Ressalte-se que, a certa altura do Processo, o Juiz escreve serem verossímeis os depoimentos do acusado. Lamenta, entretanto, que ele não seja claro no referente ás causas de sua ida a Lavras, naquele dia.
Relativo ao assunto, como já foi citado, afirmou o Padre Gangan haver-se deslocado da Venda, para fazer um batizado, a convite. Enquanto isto, conforme foi deposto, Raquel, cunhada de Ernesto, proibida por este de ter relações de amizade com o levita, mandou-lhe um bilhete chamando-o urgentemente. Teria ele respondido que iria “de fato a esta Vila para ver se tinha outro pai”.
Realizado o sumário, em que funcionaram como advogados de acusação Dr. Joaquim Pauleta Bastos de Oliveira, Antônio Carlos Augusto, Manuel de Araújo Pinto e Coronel Antônio Joaquim de Sousa Rolim, e de defesa Belisário Cícero Alexandrino e Pe. Teodulfo Franco Pinto Bandeira, o réu foi liberado. Passou, então, o Pe. Gangan a residir na Telha (hoje, Iguatu), exercendo, ali, as funções de Coadjutor.

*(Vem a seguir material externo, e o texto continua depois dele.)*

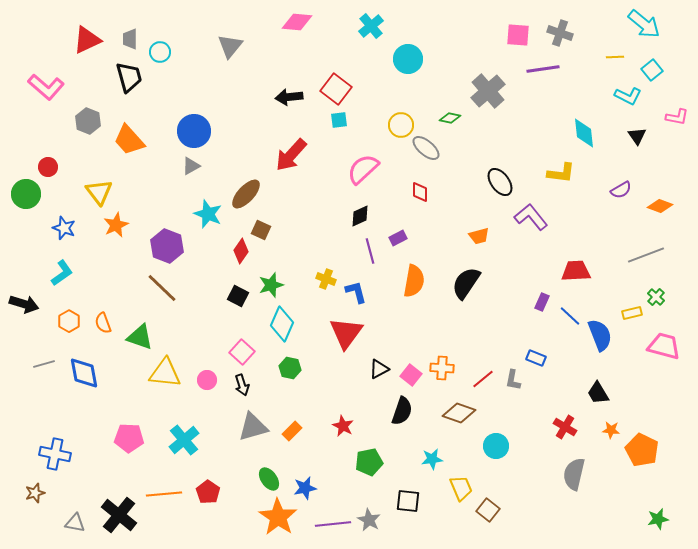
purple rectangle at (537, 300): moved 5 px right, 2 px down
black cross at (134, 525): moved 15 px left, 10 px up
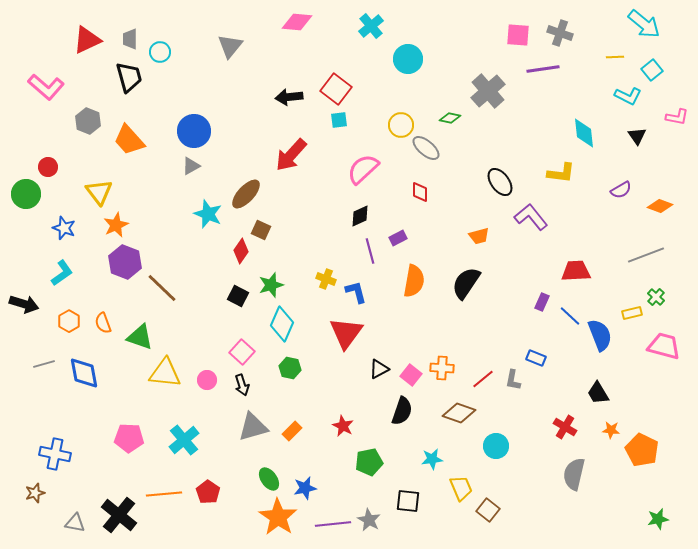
purple hexagon at (167, 246): moved 42 px left, 16 px down
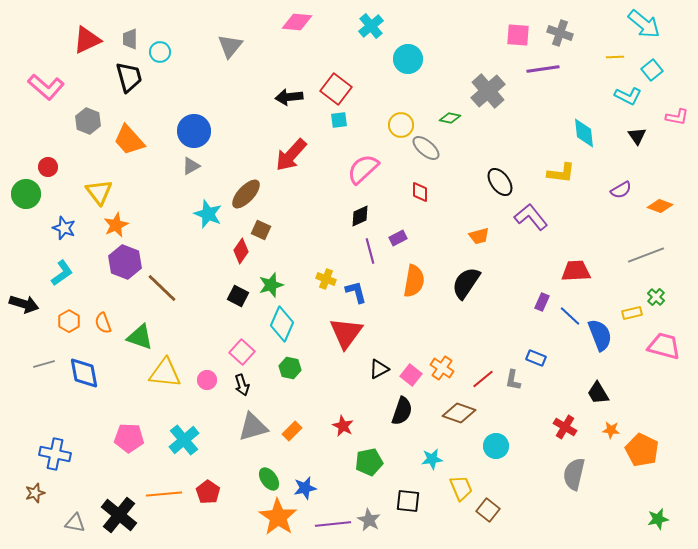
orange cross at (442, 368): rotated 30 degrees clockwise
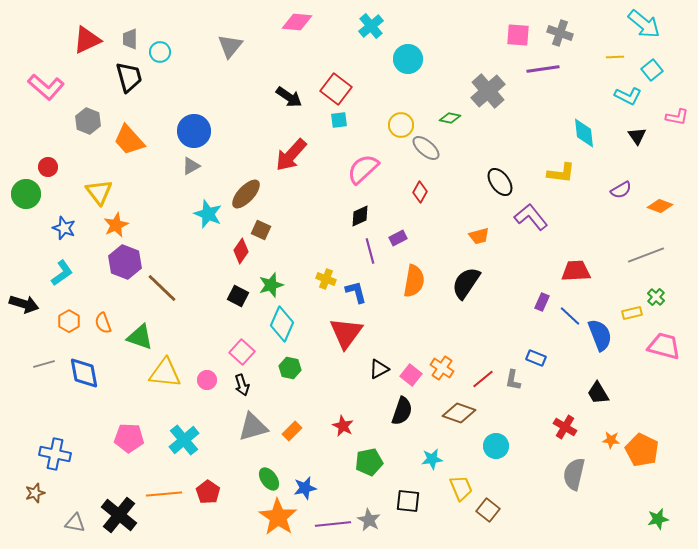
black arrow at (289, 97): rotated 140 degrees counterclockwise
red diamond at (420, 192): rotated 30 degrees clockwise
orange star at (611, 430): moved 10 px down
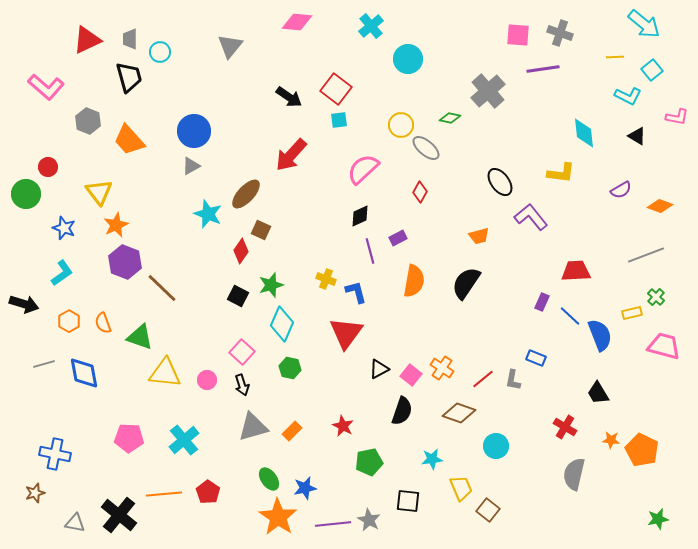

Na Telha, segundo um ofício do Delegado de Polícia local, foi o sacerdote preso aos 18 de outubro de 1875. Em 12 de junho de 1876, da cadeia onde se achava, enviou ele petição ao Juiz de Lavras, expressando o seu desejo de que o processo fosse apressado, a fim de “responder logo, visto sofrer prisão há muito tempo”, e solicitando ser julgado em Várzea Alegre ou no Icó, “visto como foi o suplicante, por motivo independente de sua vontade, preterido de responder a três sessões sucessivas de júri de Lavras.”
Acatada a sua solicitação, transferiu-se o Padre para a Cadeia Pública da Vila de Várzea Alegre, onde já se encontrava em 17 de outubro de 1876.
(Página dos Autos do Processo Criminal do Padre Joaquim Machado da Silva) |
Aos 20 do mesmo mês e ano, naquela localidade, com a presença do Juiz Municipal Dr. Joaquim de Andrade Fortuna Pessoa, servindo de Juiz de Direito, do Promoto Público Interino Manuel Duarte de Oliveira Tércio, dos advogados de defesa Belisário Cícero Alexandrino e o Pe. José Ferreira da Silva, de cinco testemunhas de acusação e de defesa e dos doze juízes de fato, Antônio da Costa Balada, Herculano Gomes Pereira, Francisco das Chagas Bezerra, Antônio Alves do Nascimento, João Alves Bezerra, Vitorino da costa Vilar, Francisco Carlos de Oliveira e Sá, Pedro Vieira da Costa, Joaquim Alves Bezerra, João Antônio da Costa Vieira, Antônio Bezerra de Menezes e Antônio Francisco Pinto de Mendonça, realizou-se o júri, havendo sido absolvido, por unanimidade, o Pe. Joaquim Machado da Silva.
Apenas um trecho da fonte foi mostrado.